Capítulo 303: El Señor de la Mansión Cangfeng
—¡Ah! ¡Hermano Yun...! ¿Qué haces? ¡¿Por qué te haces daño?!
La acción de Yun Che hizo que Cang Yue perdiera el color al instante. Al ver la sangre que fluía rápidamente bajo el filo, entró en pánico y no supo qué hacer, angustiada y conmovida. Durante todo el proceso, la expresión de Yun Che no cambió en absoluto. Miró a Cang Yue y dijo lentamente: —Al verme clavarme esto de repente, seguro que tu corazón duele mucho, ¿verdad? Así como a mí me dolió verte vestida de novia.
Cang Yue negó con fuerza y rompió a llorar: —¡No! ¡No es lo que parece! ¡No quiero casarme con él! Solo... solo...
Yun Che negó con la cabeza y dijo: —Lo sé. No es eso lo que me duele, porque sé que aunque yo muriera, en el corazón de mi hermana mayor solo estaría yo. Lo que me duele es que te estés maltratando, haciéndote daño... ¡como yo ahora mismo, clavándome este cuchillo!
—Yo... yo...
—Este cuchillo es para que sientas mi dolor... y también el castigo que merezco. Te di una promesa, pero cuando más desamparada y necesitada estabas, no pude estar a tu lado. Solo pudiste intentar salvar a tu padre haciéndote daño... y por poco te pierdo para siempre.
Cang Yue, antes de ser llevada a la Secta Fantian, se habría cortado la vida con esa hoja envenenada. Si Yun Che hubiera llegado un día después, nunca más la habría visto.
Yun Che sacó la hoja envenenada de su pecho y la arrojó lejos al suelo. La sangre de la herida se detuvo al instante. Levantó la mano y secó suavemente las lágrimas del rostro de Cang Yue.

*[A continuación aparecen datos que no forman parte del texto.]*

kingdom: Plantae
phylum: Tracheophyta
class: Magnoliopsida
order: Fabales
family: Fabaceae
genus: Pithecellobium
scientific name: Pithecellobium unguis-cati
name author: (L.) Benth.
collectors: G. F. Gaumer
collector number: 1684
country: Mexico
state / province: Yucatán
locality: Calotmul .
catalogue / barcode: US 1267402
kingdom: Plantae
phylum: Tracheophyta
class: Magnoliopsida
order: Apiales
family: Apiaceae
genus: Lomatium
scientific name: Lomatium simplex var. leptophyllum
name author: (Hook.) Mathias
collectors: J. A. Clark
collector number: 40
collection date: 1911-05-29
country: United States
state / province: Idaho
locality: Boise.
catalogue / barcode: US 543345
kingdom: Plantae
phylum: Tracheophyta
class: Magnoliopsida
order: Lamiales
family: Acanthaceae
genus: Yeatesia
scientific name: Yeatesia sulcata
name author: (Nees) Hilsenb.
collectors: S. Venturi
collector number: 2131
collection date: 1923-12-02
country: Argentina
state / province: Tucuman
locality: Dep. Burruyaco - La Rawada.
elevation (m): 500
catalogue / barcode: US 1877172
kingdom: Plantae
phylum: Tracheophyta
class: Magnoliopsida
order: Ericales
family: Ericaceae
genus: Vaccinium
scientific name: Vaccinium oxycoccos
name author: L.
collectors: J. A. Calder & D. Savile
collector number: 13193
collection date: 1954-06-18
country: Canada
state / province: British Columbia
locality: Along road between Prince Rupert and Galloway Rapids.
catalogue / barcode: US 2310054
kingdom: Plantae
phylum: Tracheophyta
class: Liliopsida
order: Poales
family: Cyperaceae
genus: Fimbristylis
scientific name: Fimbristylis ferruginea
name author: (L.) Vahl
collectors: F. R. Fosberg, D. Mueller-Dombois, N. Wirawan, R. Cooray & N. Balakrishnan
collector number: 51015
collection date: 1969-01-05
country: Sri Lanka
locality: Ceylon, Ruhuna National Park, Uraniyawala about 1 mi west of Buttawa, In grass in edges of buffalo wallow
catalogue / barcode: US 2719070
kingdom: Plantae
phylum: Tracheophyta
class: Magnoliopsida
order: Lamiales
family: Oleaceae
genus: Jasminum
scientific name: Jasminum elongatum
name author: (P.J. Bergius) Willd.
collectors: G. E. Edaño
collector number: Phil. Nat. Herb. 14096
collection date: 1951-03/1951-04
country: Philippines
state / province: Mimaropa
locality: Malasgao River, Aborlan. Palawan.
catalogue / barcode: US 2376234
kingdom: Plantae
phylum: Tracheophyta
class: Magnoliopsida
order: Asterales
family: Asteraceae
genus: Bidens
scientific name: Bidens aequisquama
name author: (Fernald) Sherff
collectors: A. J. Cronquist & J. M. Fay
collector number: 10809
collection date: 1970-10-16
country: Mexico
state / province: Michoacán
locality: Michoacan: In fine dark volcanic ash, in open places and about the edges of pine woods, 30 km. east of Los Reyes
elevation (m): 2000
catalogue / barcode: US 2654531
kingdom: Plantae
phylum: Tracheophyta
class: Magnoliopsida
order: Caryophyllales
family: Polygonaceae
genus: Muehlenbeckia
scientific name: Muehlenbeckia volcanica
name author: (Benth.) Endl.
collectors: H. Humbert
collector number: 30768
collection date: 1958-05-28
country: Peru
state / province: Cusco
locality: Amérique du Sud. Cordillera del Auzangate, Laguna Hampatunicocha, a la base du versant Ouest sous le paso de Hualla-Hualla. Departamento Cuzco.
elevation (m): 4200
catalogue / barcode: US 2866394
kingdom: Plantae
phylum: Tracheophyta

Su voz ya no pudo mantener la calma; se volvió increíblemente suave y llena de compasión. La añoranza y la preocupación que había sentido por ella durante todo ese tiempo se desbordaron a través de su mirada y su voz: —Hermana mayor... déjame abrazarte bien... ¿de acuerdo?
—¡Uuh...! —Cang Yue sollozó desgarradoramente y se lanzó con todas sus fuerzas a los brazos de Yun Che. Lo abrazó con fuerza, apretándolo, y rompió a llorar a gritos. Todo el dolor, la nostalgia, la desesperación, la confusión y el miedo que había sentido durante más de un año se desahogaron libremente en el pecho de Yun Che. Sus sollozos rompían el corazón de quienes los rodeaban.
Yun Che también la abrazó con fuerza, pero no lloró. Sonrió con satisfacción y alivio. Se alegraba de haber vuelto a tiempo, de que no hubiera ocurrido lo irremediable; de lo contrario, no habría sabido cómo enfrentar esa terrible consecuencia. Le dio unas palmaditas suaves en la espalda y susurró: —Hermana mayor... de ahora en adelante, pase lo que pase, no vuelvas a hacer nada que te haga sentir mal o que te lastime, ¿de acuerdo?
—Uuh... uuuh... no... no lo haré... —respondió Cang Yue entre sollozos.
—Y no te cases con Fen Juecheng, ¿quieres? —dijo Yun Che sonriendo.
—Yo... no me casaré... nunca me casaré con él... solo quiero casarme contigo... aparte de ti, no quiero casarme con nadie... aunque muera, no me casaré.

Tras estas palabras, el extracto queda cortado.